Sixty-two percent of the patients were deemed responders to donepezil therapy. Although no significant difference in baseline of posttreatment T3 levels were between responders and nonresponders, responders had a higher baseline T4 levels compared with nonresponders (P = .033) and a significant reduction in T4 following treatment P = .003). Indeed, the reduction ratio was about 85% ± 16.0% of baseline.

The study authors noted that additional studies are warranted to confirm the relationship between thyroid hormones and ChEIs therapy in AD and to explore new therapeutic strategies. They also called for studies to further explore the association between cortisol level and the severity of stress-related neuropsychiatric symptoms in patients with AD.

References:

1. Chang YS , Wu YH , Wang CJ ,et al. Higher levels of thyroxine may predict a favorable response to donepezil treatment in patients with Alzheimer disease: a prospective, case-control study. BMC Neurosci. 2018;19:36.

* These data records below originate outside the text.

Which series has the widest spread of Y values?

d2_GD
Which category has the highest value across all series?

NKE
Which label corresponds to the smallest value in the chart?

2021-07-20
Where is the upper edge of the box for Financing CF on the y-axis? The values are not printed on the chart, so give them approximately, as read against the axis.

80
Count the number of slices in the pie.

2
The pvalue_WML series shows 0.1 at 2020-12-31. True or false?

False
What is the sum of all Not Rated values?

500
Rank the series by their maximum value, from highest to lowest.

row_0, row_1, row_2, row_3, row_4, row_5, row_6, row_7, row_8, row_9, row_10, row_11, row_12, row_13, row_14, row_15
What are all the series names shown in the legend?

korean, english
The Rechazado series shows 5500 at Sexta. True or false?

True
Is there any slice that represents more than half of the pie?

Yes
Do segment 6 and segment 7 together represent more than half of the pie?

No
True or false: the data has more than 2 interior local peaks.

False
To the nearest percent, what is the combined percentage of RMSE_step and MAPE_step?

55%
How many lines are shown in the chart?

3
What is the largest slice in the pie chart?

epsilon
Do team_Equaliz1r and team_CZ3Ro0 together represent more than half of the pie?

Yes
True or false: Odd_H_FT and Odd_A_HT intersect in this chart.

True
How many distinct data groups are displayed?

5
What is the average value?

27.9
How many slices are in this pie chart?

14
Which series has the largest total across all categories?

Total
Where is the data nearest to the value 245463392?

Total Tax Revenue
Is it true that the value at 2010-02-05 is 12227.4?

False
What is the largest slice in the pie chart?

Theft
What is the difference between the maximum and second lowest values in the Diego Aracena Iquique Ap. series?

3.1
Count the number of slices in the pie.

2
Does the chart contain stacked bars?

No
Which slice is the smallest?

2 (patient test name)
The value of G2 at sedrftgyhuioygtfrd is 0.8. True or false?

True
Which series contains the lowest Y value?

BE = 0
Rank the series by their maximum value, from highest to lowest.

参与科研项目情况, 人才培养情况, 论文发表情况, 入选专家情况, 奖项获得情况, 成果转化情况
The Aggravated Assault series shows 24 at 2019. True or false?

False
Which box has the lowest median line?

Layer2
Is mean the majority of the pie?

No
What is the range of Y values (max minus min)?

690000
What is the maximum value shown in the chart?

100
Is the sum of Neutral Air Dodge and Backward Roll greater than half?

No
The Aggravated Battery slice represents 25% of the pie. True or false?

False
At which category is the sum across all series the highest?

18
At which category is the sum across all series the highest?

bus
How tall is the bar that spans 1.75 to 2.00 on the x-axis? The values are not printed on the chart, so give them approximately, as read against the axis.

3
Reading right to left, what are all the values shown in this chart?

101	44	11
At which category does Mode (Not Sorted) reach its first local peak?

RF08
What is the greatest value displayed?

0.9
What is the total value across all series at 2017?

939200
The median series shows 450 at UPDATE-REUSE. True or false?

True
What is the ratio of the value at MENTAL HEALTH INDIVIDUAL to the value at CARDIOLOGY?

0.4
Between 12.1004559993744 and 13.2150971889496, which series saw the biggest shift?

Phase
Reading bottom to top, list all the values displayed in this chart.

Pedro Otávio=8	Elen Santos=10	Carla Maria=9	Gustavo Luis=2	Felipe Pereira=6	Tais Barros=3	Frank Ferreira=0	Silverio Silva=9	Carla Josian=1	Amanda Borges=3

2. Hayashi M, Patel AJ. An interaction between thyroid hormone and nerve growth factor in the regulation of choline acetyltranserase activity in neuronal cultures derived from the septal-diagonal band region of the embryonic rat brain. Brain Res. 1987;36(1):109-20.

3. Belandia B, Latasa MJ, Villa A, Pascual A. Thyroid hormone negatively regulates the transcriptional activity of the β-amyloid precursor protein gene. J Biol Chem. 1998;273:30366-30371.

4. Degroot A, Wade M, Salhoff C, et al. Exposure to an elevated platform increases plasma corticosterone and hippocampal acetylcholine in the rat: reversal by chlordiazepoxide. Eur J Pharmacol. 2004;493:103-109.